One last point is that the GFW sometimes indulges in the practice of DNS spoofing (also known as DNS poisoning – blocking IP request results or redirecting them to other servers). We strongly suggest that all users in China change their DNS settings from their ISP’s default (a guide to doing this in Windows is included here.)
In this article we discuss other ways to access the internet from inside China, and while none of these methods provides the speed or functionality of VPN, they can be used to signup to a blocked VPN service and download its software. In addition to Tor and SSL (discussed in the article), other options include:
obfsproxy – this is in fact a tool used by Tor to wrap data into an obfuscation layer, making it difficult to detect that Tor is being used. An increasing number of VPN companies are now also using obsfsproxy (or something similar) to hide OpenVPN use as well
VPN Gate – a free, non-commercial ‘Academic Experiment Project’ developed by the University of Tsukuba, Japan. It is effectively a volunteer-run VPN network, using strong encryption, and with many nodes located throughout Asia (making it very useful for users in China)

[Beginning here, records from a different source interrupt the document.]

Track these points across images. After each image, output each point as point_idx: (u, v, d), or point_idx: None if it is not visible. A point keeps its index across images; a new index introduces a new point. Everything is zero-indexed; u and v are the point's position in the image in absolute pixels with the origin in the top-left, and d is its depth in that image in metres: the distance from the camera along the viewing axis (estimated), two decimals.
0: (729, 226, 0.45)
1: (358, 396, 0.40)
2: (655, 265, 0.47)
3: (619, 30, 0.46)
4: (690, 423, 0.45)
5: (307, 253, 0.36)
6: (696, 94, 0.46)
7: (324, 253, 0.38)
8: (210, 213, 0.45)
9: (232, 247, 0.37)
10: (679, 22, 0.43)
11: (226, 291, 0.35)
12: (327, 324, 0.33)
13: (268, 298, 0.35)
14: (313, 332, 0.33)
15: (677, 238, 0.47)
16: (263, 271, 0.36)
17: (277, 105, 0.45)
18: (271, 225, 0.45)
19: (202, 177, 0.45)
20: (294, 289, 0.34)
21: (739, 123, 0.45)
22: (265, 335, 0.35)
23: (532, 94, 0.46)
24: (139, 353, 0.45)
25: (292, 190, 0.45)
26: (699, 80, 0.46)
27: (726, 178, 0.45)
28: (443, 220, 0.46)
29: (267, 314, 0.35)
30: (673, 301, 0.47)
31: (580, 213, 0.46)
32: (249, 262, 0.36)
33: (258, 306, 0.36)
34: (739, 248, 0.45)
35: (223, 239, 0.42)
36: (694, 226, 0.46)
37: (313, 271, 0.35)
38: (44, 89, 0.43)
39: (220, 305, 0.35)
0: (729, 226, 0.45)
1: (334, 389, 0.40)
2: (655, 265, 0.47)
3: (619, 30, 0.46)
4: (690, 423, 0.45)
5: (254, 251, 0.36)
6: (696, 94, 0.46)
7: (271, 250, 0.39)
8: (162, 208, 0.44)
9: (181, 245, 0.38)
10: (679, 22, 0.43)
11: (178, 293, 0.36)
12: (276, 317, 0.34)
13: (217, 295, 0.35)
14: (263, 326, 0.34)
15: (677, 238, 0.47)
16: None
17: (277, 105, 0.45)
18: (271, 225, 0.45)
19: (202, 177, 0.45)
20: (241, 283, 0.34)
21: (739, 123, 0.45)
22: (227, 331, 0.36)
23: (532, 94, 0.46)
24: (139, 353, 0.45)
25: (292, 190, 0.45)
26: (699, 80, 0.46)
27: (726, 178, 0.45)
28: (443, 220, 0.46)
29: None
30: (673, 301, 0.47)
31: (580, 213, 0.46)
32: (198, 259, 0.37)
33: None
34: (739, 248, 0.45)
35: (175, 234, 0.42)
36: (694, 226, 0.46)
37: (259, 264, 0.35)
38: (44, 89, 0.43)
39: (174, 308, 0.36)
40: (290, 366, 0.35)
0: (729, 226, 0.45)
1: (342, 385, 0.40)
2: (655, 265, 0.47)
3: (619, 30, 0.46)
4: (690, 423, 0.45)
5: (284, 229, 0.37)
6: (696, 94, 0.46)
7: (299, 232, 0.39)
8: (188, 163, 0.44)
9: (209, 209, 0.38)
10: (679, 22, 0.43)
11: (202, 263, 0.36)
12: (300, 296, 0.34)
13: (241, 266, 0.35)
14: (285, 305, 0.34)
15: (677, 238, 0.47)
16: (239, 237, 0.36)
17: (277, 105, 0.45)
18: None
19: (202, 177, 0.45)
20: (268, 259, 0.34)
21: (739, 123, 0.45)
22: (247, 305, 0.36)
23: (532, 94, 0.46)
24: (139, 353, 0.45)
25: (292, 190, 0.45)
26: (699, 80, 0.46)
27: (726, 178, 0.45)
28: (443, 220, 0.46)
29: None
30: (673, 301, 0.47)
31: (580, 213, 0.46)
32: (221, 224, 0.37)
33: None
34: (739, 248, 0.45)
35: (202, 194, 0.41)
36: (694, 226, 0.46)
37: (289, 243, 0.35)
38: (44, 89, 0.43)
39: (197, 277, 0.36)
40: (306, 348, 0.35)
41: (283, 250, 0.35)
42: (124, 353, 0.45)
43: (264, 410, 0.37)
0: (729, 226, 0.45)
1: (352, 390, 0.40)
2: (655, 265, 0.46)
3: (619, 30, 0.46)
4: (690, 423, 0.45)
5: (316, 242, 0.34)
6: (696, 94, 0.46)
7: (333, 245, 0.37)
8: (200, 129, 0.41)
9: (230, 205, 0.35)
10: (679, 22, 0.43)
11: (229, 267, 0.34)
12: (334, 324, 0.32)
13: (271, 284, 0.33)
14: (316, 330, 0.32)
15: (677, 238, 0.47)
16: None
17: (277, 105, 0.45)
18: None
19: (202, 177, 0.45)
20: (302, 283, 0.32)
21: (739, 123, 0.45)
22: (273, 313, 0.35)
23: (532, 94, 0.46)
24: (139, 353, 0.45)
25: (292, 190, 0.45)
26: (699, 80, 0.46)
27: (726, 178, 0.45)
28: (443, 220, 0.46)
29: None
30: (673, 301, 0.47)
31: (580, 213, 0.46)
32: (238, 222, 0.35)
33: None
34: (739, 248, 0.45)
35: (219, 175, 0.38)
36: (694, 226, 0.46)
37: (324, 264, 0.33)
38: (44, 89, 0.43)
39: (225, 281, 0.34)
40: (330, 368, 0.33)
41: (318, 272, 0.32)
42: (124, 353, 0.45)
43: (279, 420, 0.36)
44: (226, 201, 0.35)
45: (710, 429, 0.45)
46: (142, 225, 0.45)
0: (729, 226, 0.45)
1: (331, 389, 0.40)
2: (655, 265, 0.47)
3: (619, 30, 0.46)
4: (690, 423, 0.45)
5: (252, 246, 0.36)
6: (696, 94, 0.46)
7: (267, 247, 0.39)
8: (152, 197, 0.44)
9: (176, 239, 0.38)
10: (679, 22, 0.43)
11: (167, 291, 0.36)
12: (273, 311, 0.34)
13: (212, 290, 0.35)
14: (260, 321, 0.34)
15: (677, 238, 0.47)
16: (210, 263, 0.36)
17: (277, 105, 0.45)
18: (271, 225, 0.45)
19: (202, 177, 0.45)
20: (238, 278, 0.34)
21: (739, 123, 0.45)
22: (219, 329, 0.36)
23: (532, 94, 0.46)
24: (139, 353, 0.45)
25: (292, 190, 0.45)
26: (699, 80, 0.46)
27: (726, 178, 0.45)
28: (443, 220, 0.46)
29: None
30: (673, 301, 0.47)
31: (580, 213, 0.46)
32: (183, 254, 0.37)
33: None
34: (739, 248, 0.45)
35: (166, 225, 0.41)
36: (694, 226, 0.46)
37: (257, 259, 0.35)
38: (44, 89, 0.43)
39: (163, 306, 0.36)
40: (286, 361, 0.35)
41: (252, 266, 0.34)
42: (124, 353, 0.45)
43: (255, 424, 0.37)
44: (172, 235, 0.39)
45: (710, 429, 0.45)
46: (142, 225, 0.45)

Lahana – one of the biggest problems with using Tor is that the GFW routinely blocks all known exit nodes. Lahana uses a similar technology (derived from Tor), but makes setting up nodes ‘stupidly easy’, so the beauty of the system is that with nodes being so easy to set up, any attempt to block them will be very difficult as more can be readily created. It was designed to defeat censorship in Turkey, but should also work well in China
Psiphon – this free anti-censorship tool uses a combination of VPN, SSH and obfuscation technologies to bypass GFW style censorship. If you encounter a block when using VPN, for example, you can switch to SSH or obfuscated SSH (SSH+) instead. One of the best things about Psiphon is that if you find the Psiphon website blocked, you can request the software be sent to you via email (contact email@example.com).
Despite its very best efforts, defeating the GFW using VPN services is very doable (and popular). It can however be something of a cat and mouse game, where the rules change all the time. Nevertheless, with a little patience and flexibility there should be no need to find your internet censored while in mainland China.